## EXERCISE REQUIREMENTS
Below are some records. Return exactly their lines from the one containing "right elbow: (1063, 77)" through the one containing "right shoulder: (91, 233)", and drop the pictures.

(Named joint coordinates)
+-------+

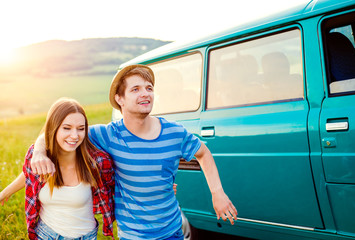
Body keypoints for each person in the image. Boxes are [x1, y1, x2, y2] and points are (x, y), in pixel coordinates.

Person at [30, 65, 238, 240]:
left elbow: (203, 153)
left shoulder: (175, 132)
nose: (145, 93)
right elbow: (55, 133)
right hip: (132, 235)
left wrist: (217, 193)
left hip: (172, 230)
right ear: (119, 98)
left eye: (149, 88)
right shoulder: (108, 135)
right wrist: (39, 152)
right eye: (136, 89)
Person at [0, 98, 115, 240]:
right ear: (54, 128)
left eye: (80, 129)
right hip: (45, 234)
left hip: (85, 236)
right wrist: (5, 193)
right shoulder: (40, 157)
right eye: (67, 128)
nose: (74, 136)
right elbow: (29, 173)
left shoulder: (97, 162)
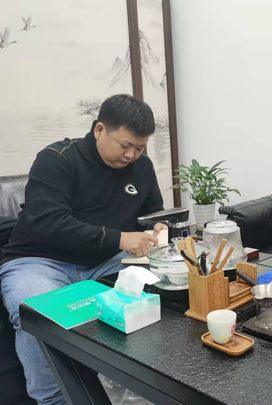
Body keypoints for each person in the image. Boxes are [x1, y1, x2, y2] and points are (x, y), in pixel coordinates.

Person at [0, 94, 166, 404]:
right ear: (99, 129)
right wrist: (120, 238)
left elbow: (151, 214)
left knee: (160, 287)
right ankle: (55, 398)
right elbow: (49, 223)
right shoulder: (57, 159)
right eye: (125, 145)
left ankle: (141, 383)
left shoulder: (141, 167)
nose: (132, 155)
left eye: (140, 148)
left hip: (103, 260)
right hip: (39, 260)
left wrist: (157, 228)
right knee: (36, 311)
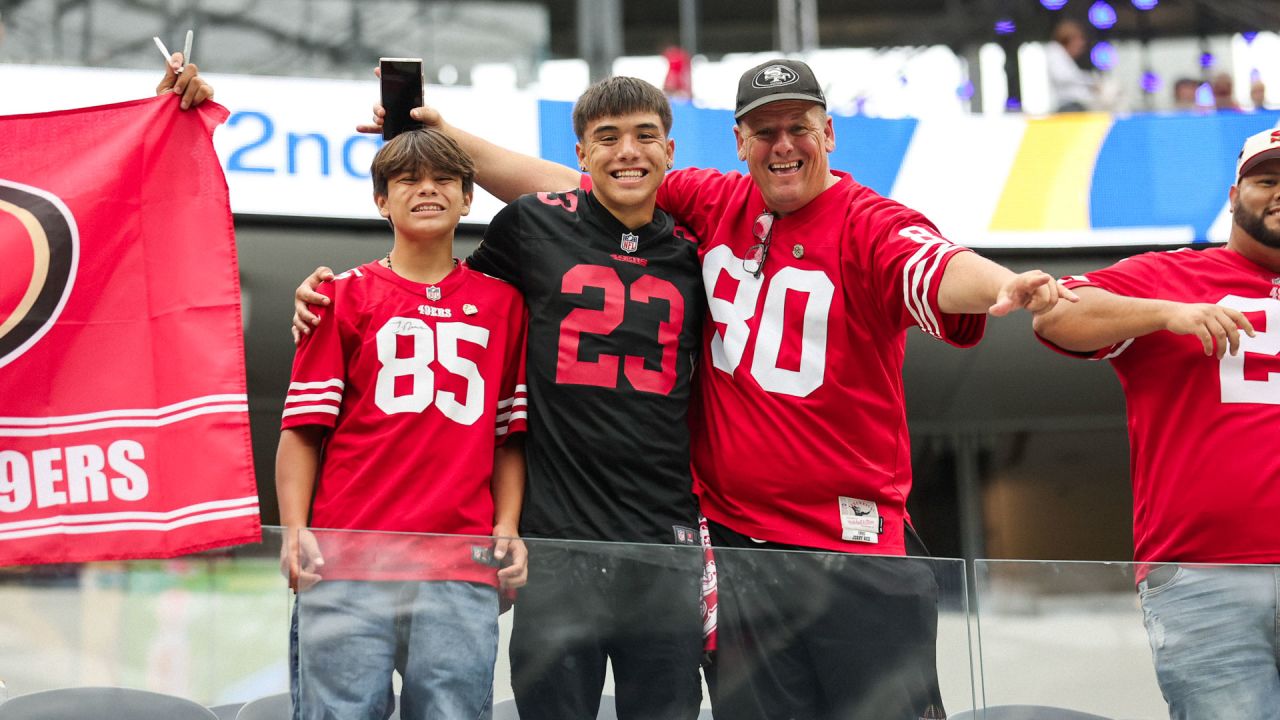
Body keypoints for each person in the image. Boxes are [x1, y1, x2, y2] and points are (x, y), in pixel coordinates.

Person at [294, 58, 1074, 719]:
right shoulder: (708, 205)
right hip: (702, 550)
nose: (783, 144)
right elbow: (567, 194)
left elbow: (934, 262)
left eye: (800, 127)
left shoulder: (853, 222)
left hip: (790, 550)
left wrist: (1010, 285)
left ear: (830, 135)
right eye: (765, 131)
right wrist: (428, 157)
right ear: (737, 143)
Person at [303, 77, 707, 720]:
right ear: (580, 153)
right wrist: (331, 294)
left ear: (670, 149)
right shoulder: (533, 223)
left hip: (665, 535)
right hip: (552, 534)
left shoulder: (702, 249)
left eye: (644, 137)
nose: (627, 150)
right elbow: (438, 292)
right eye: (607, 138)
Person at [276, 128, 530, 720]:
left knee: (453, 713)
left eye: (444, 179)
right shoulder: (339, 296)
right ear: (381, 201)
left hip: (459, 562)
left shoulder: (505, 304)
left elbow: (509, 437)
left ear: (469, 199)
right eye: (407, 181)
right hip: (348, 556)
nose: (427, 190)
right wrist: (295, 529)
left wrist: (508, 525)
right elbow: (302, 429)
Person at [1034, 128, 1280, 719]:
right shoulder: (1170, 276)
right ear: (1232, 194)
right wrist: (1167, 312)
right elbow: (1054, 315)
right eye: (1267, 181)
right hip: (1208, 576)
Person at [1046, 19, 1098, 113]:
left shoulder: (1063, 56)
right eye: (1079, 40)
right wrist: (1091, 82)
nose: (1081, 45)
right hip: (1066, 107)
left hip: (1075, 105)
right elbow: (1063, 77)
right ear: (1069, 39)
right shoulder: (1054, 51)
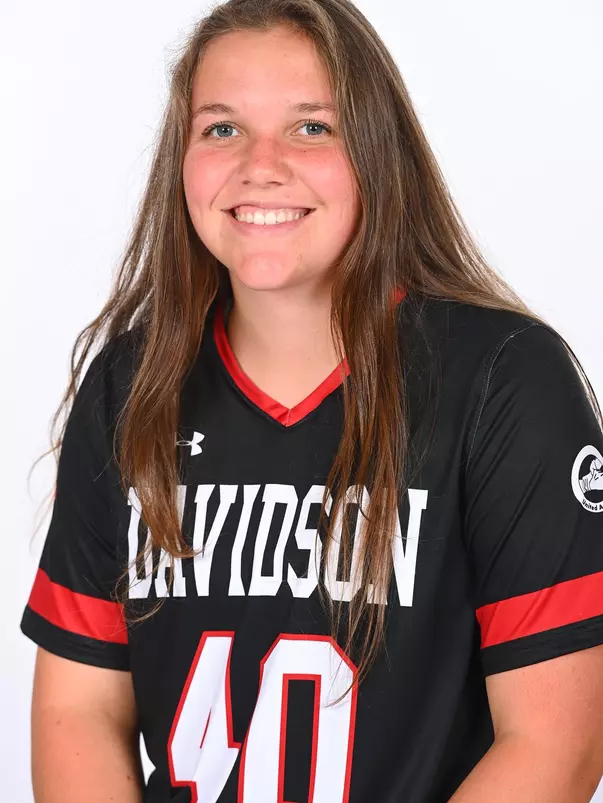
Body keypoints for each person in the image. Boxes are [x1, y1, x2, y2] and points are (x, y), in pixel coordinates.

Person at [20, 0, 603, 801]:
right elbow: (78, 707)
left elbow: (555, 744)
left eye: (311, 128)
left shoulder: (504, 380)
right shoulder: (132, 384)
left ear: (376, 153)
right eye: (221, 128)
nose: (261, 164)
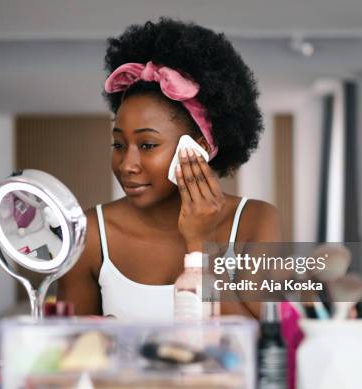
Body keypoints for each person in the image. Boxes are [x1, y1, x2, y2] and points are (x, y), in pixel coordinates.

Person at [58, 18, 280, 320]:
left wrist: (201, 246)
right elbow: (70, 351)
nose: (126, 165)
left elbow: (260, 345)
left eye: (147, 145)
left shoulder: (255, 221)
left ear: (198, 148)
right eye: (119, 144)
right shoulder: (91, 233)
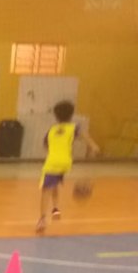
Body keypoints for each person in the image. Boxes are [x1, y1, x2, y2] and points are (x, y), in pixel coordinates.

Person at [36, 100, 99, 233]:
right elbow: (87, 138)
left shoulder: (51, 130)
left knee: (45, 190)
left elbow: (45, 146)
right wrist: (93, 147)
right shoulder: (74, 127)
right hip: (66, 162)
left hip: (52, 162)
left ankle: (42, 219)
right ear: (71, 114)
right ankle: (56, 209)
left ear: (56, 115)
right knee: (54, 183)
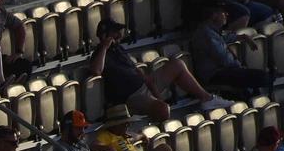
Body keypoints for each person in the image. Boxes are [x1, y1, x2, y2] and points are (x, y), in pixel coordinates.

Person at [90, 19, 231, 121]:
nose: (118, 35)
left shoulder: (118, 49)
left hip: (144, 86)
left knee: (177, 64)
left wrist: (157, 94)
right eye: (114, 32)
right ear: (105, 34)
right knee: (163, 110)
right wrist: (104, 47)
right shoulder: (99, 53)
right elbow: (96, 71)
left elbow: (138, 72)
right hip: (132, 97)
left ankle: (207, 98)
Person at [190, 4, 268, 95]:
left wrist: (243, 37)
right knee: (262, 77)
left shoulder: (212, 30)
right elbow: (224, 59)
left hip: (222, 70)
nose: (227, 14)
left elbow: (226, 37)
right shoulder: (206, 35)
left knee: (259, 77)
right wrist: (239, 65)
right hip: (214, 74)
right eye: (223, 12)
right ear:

+-------+

## REPLY
right elbow: (1063, 77)
right ear: (1069, 39)
right shoulder: (1054, 51)
Body keypoints for each person in the image. Boxes are [x1, y1, x2, y2] and points are (x, y), in pixel coordinates.

Person at [20, 0, 603, 801]:
right elbow: (78, 707)
left elbow: (555, 744)
left eye: (311, 128)
left shoulder: (504, 380)
right shoulder: (132, 384)
left ear: (376, 153)
right eye: (221, 128)
nose: (261, 164)
Body keypoints for each person in the image. Boxes are [x1, y1, x2, y2] and points are (x, y), in pixel coordinates.

Person at [58, 18, 280, 320]:
left wrist: (201, 246)
right elbow: (70, 351)
nose: (126, 165)
left elbow: (260, 345)
left eye: (147, 145)
left shoulder: (255, 221)
left ear: (198, 148)
right eye: (119, 144)
right shoulder: (91, 233)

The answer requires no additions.